*Requirement A*. In the graph learning notebook, what name is passed to the Evaluator?
*Requirement B*. List every package that the graph learning notebook installs with pip.
*Requirement C*. Go on with the graph learning notebook after its last line.

In [1]:
!pip3 install ogb torch 
!pip3 install dgl-cu101

Looking in indexes: https://pypi.org/simple, https://us-python.pkg.dev/colab-wheels/public/simple/
Looking in indexes: https://pypi.org/simple, https://us-python.pkg.dev/colab-wheels/public/simple/


In [2]:
import torch
import torch.nn as nn
import torch.nn.functional as F
import dgl
from dgl.nn import SAGEConv, GraphConv
from torch.nn import Linear
import dgl.function as fn
import pandas as pd
import sklearn.metrics as sk_m
import numpy as np
import scipy.sparse as sp
import itertools
from ogb.graphproppred import DglGraphPropPredDataset
from torch.utils.data import Dataset
from tqdm import tqdm
from collections import Counter
import random
import os
from ogb.graphproppred import Evaluator


Using backend: pytorch


In [3]:
device = torch.device("cuda")

In [4]:
evaluator = Evaluator(name = 'ogbg-molhiv')


In [5]:
def set_seed(seed: int = 42) -> None:
    np.random.seed(seed)
    random.seed(seed)
    torch.manual_seed(seed)
    torch.cuda.manual_seed(seed)
    # When running on the CuDNN backend, two further options must be set
    torch.backends.cudnn.deterministic = True
    torch.backends.cudnn.benchmark = True
    # Set a fixed value for the hash seed
    os.environ["PYTHONHASHSEED"] = str(seed)
    print(f"Random seed set as {seed}")

*Data below*.
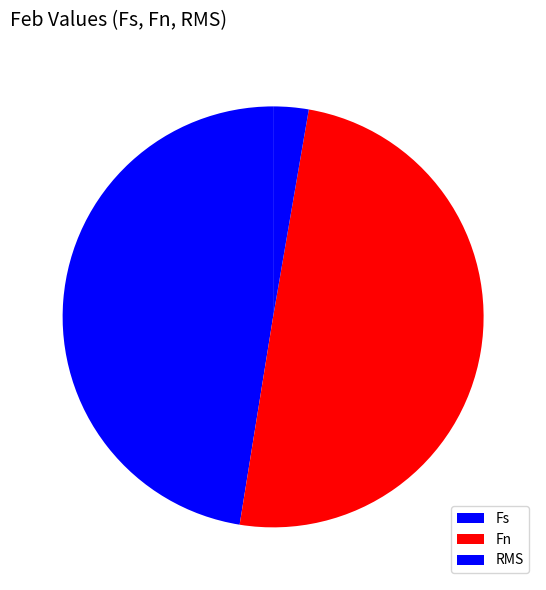

The Fs slice represents 47% of the pie. True or false?

True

*Expected answer A*. 'ogbg-molhiv'

*Expected answer B*. ogb, torch, dgl-cu101

*Expected answer C*.
In [6]:
def get_by_indx(graphs, idx):
  return [graphs[i] for i in idx]

# Loading and preparing the data

In [7]:
class CustomGraphDataGenerator(Dataset):
    def __init__(self, graphs, labels, device, balanced_sampling=False, batch_size=32):
        self.device = device
        self.balanced_sampling = balanced_sampling
        self.batch_size= batch_size
        self.y = labels
        self.X = graphs
        if balanced_sampling:
          self.__prepare_samples()
          self.__define_batch_size()
          self.neg_indices = np.array(list(range(len(self.X_neg))))
          self.pos_indices = np.array(list(range(len(self.X_pos))))
        self.overall_indices = np.array(list(range(len(self.X))))
        
    @staticmethod
    def floor(x):
        if x<1:
            tmp = 1
        else:
            tmp = int(x)
        return int(np.ceil(x)) if x % tmp >= 0.5 else int(np.floor(x))
       
    
    def __define_batch_size(self):
        counts = Counter(self.y.reshape(-1))
        
        batch_size_neg = (counts[0]/len(self.X))*self.batch_size
        batch_size_neg = self.floor(batch_size_neg)
        
        batch_size_pos = (counts[1]/len(self.X))*self.batch_size
        batch_size_pos = self.floor(batch_size_pos)
        
        self.batch_size_pos = batch_size_pos
        self.batch_size_neg = batch_size_neg
    
    def __prepare_samples(self):
        tmp = np.arange(len(self.X))
        self.X_neg = get_by_indx(self.X, tmp[self.y.reshape(-1)==0])
        self.X_pos = get_by_indx(self.X, tmp[self.y.reshape(-1)==1])
        
        
    def __len__(self):
        'Denotes the number of batches per epoch'
        return int(np.ceil(len(self.X) / self.batch_size))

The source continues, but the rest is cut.